Oil prices were rising Friday to their highest in nearly a month after a week of consecutive gains, with voluntary OPEC+ production cuts offsetting an outlook
macroeconomic conditions.
Around 09:40 GMT (11:40 in Paris), the barrel of Brent North Sea for delivery in December took 0.44% to 94.84 dollars.
A barrel of U.S. West Texas Intermediate (WTI) for November delivery was up 0.47 percent at $88.87.
Earlier in the session, Brent crude reached $95 and WTI $89.37, the highest levels since mid-September.
The Organization of the Petroleum Exporting Countries (Opec+) decided on Wednesday on a drastic cut in its quotas, which could “be a turning point for the market,” warned analysts at ANZ.
“Production was already constrained by several disruptions, with European sanctions on Russian oil expected to take effect in December,” they added.
As a result, prices “could break out of the negative trend they have been in since June,” said Han Tan, an analyst at Exinity.

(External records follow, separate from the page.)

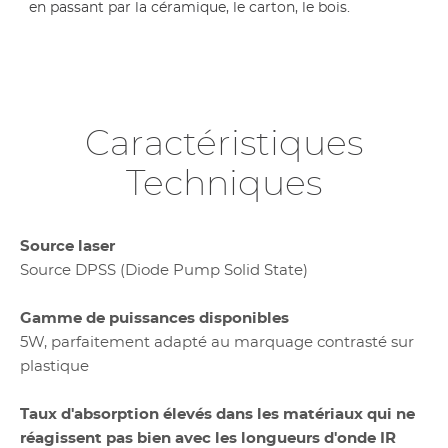
en passant par la céramique, le carton, le bois.
Caractéristiques
Techniques
Source laser
Source DPSS (Diode Pump Solid State)
Gamme de puissances disponibles
5W, parfaitement adapté au marquage contrasté sur
plastique
Taux d'absorption élevés dans les matériaux qui ne
réagissent pas bien avec les longueurs d'onde IR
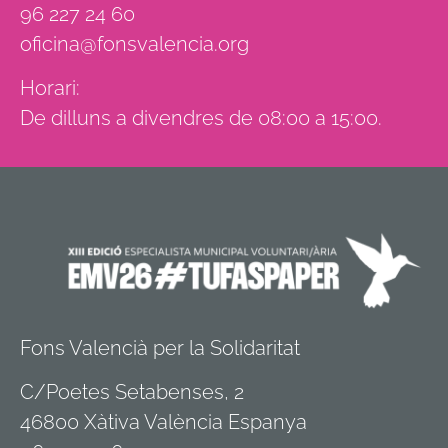
96 227 24 60
oficina@fonsvalencia.org
Horari:
De dilluns a divendres de 08:00 a 15:00.
Fons Valencià per la Solidaritat
C/Poetes Setabenses, 2
46800 Xàtiva València Espanya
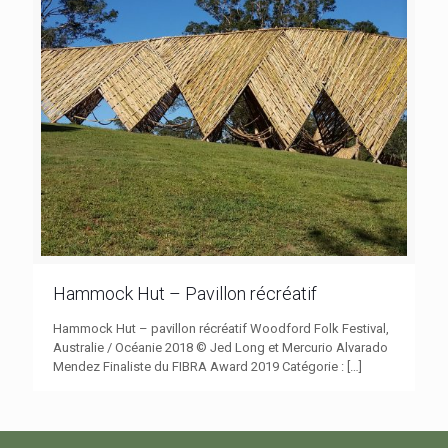
Hammock Hut – Pavillon récréatif
Hammock Hut – pavillon récréatif Woodford Folk Festival,
Australie / Océanie 2018 © Jed Long et Mercurio Alvarado
Mendez Finaliste du FIBRA Award 2019 Catégorie :
[…]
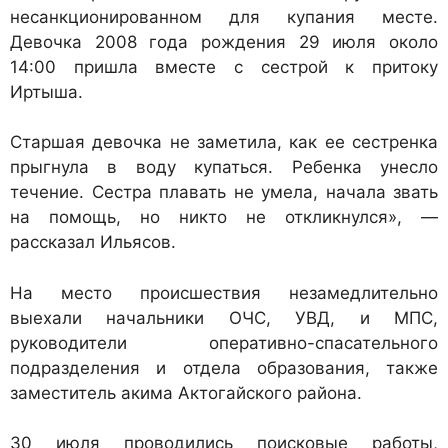
несанкционированном для купания месте.
Девочка 2008 года рождения 29 июля около
14:00 пришла вместе с сестрой к притоку
Иртыша.
Старшая девочка не заметила, как ее сестренка
прыгнула в воду купаться. Ребенка унесло
течение. Сестра плавать не умела, начала звать
на помощь, но никто не откликнулся», —
рассказал Ильясов.
На место происшествия незамедлительно
выехали начальники ОЧС, УВД, и МПС,
руководители оперативно-спасательного
подразделения и отдела образования, также
заместитель акима Актогайского района.
30 июля проводились поисковые работы,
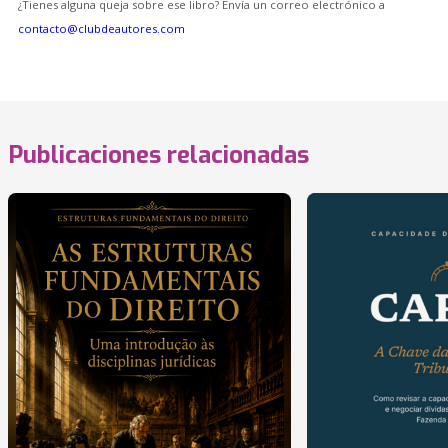
¿Tienes alguna queja sobre ese libro? Envía un correo electrónico a
contacto@clubdeautores.com
Publicaciones relacionadas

As the summer progressed, crude oil prices plummeted with the prospect of less sustained global economic activity and therefore less growth in demand for black gold.
“Despite the recent rise in prices, we believe they would have to be even higher for demand to begin to suffer,” estimates Mark Haefele, an analyst at UBS.
The Opec+ decision is also a political headache and a diplomatic slap in the face for US President Joe Biden, who is trying to curb inflation and pump prices in the US ahead of the mid-term elections in November.
“There is little room for maneuver in the global oil market, with little spare capacity and depleting reserves,” Haefele warns.